Work required = Work through the data line by line, gathering every line that has the word "Document".

--- Study material ---

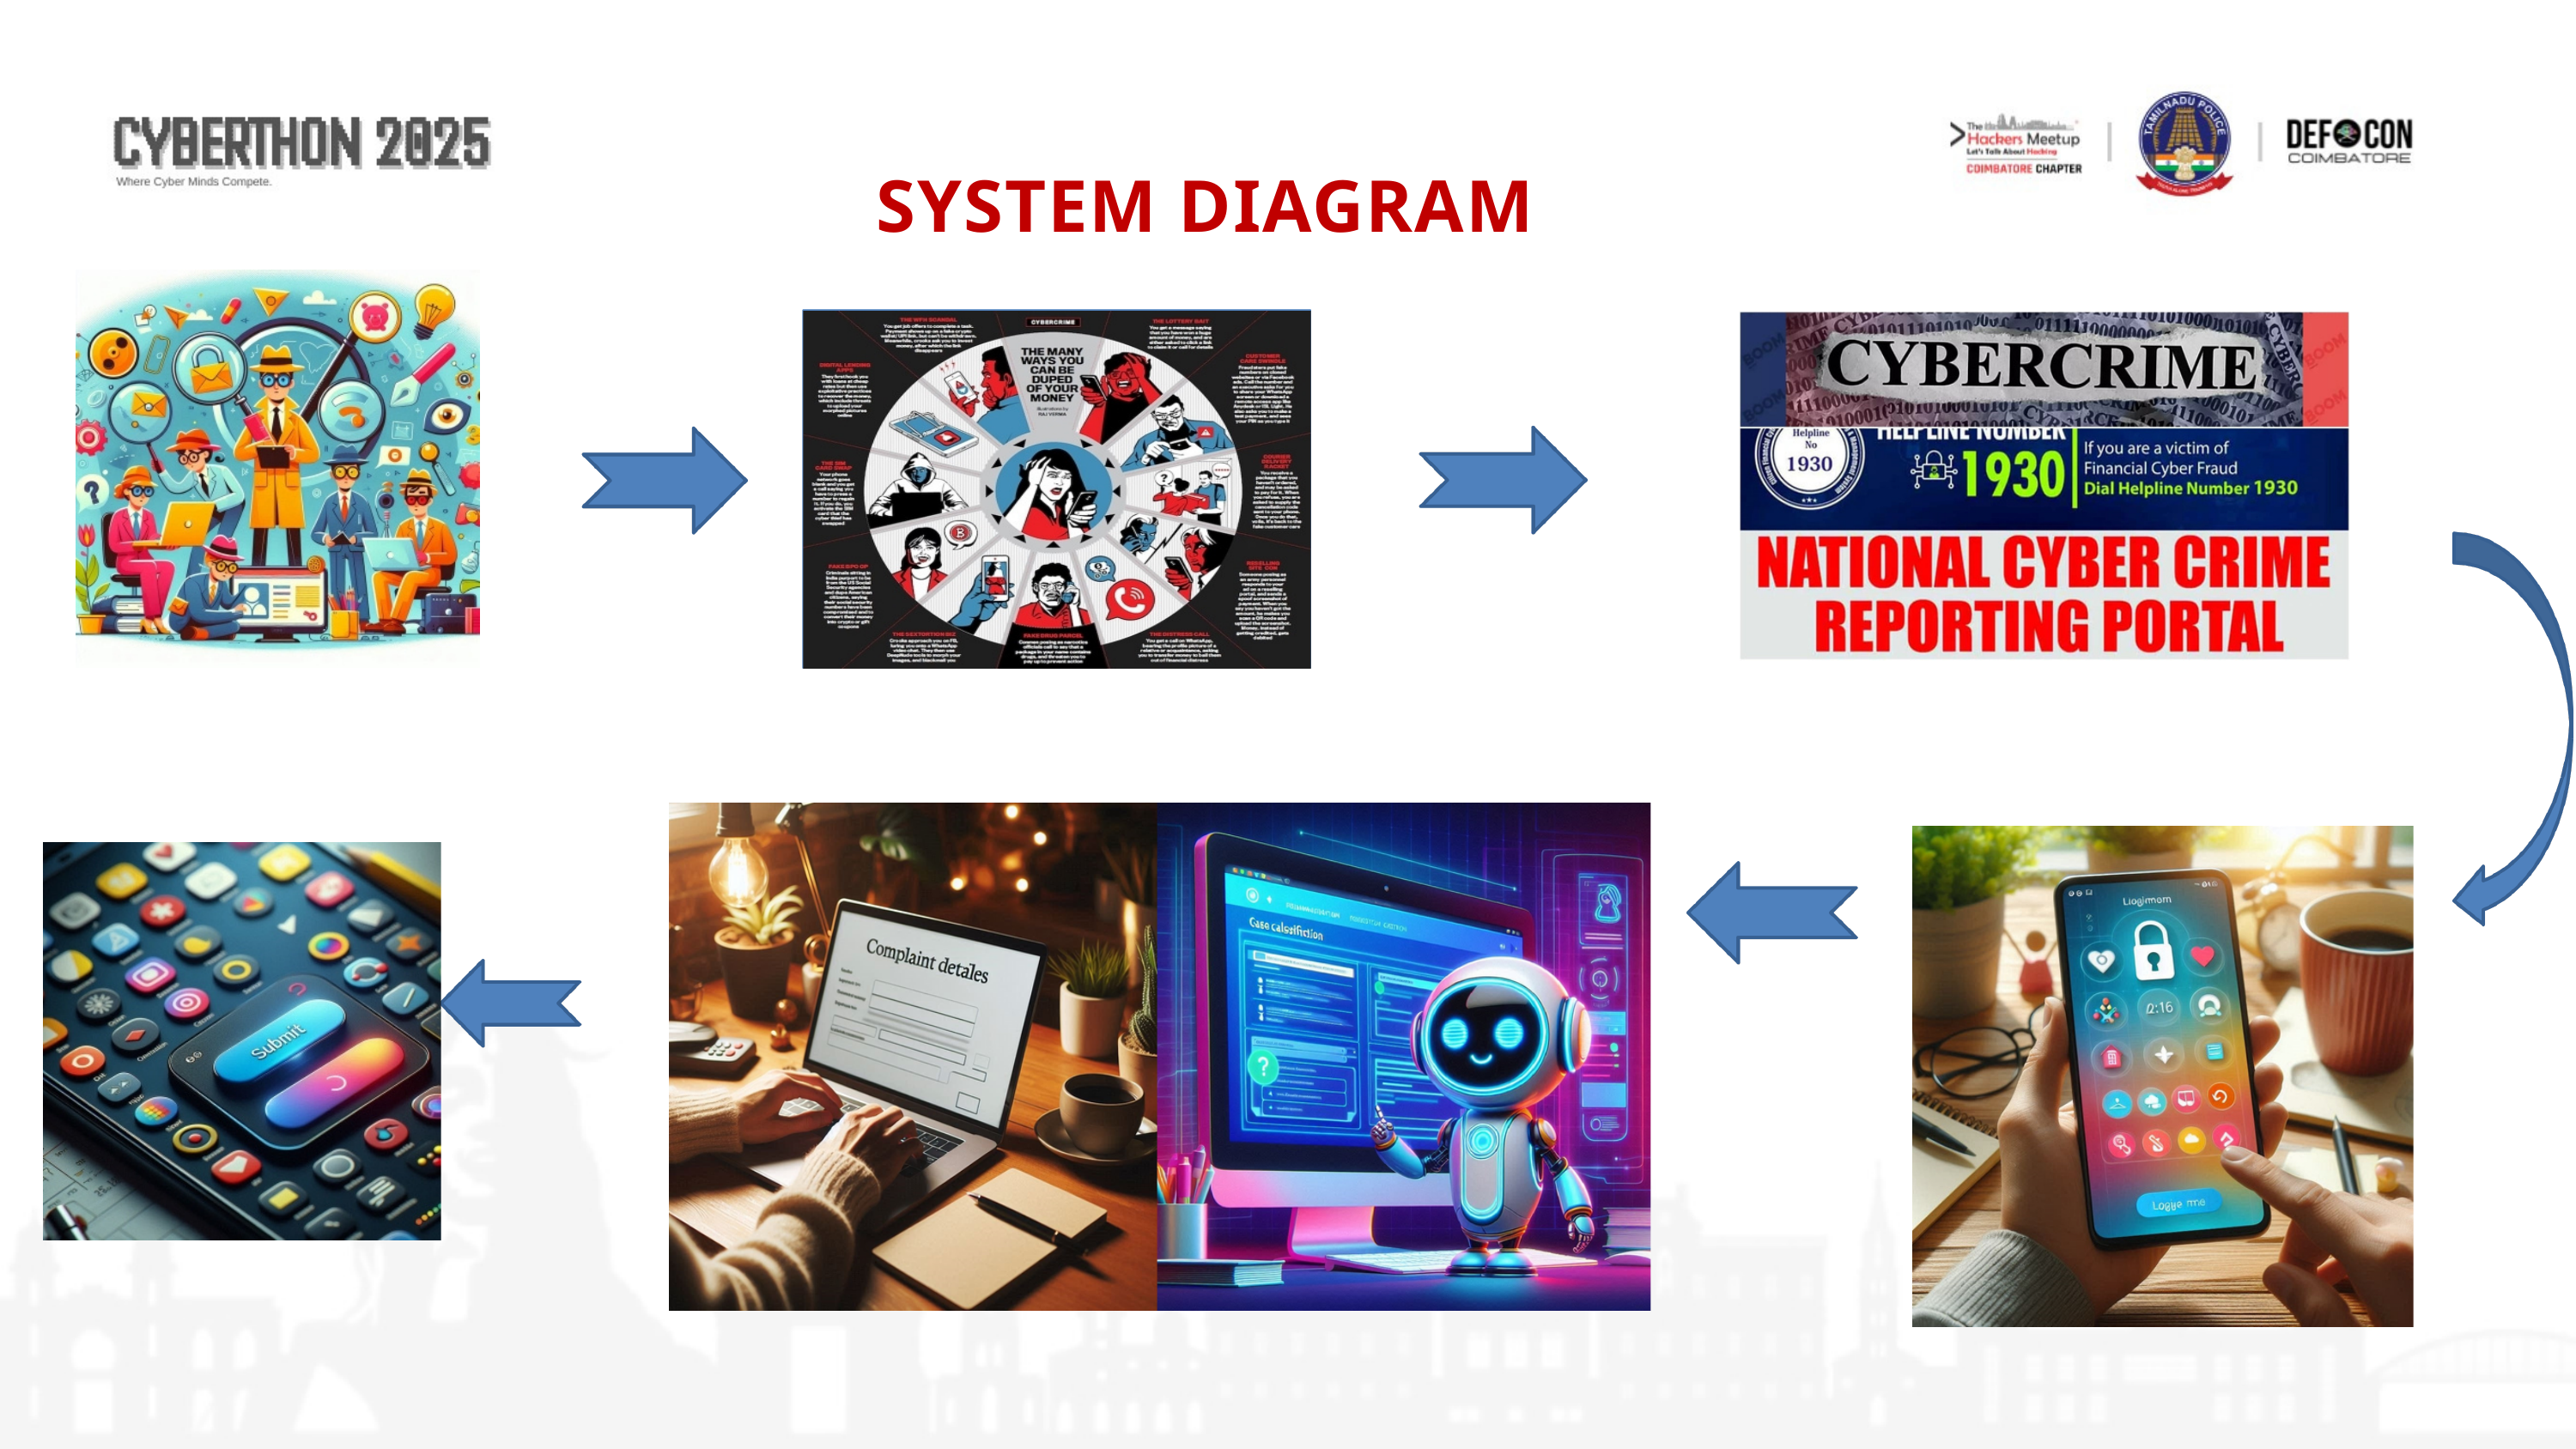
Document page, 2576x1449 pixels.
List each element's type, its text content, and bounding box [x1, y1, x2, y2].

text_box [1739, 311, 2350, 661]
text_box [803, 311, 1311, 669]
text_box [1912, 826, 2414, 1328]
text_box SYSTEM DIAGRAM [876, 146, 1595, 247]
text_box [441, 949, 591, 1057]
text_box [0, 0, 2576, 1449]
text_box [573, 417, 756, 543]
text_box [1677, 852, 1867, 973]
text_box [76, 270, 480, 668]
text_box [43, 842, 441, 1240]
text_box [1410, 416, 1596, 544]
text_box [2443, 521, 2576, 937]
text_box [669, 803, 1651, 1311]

---
--- Study material ---

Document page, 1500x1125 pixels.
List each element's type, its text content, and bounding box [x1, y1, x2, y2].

---

Exercise solution =
Document page, 2576x1449 pixels.
Document page, 1500x1125 pixels.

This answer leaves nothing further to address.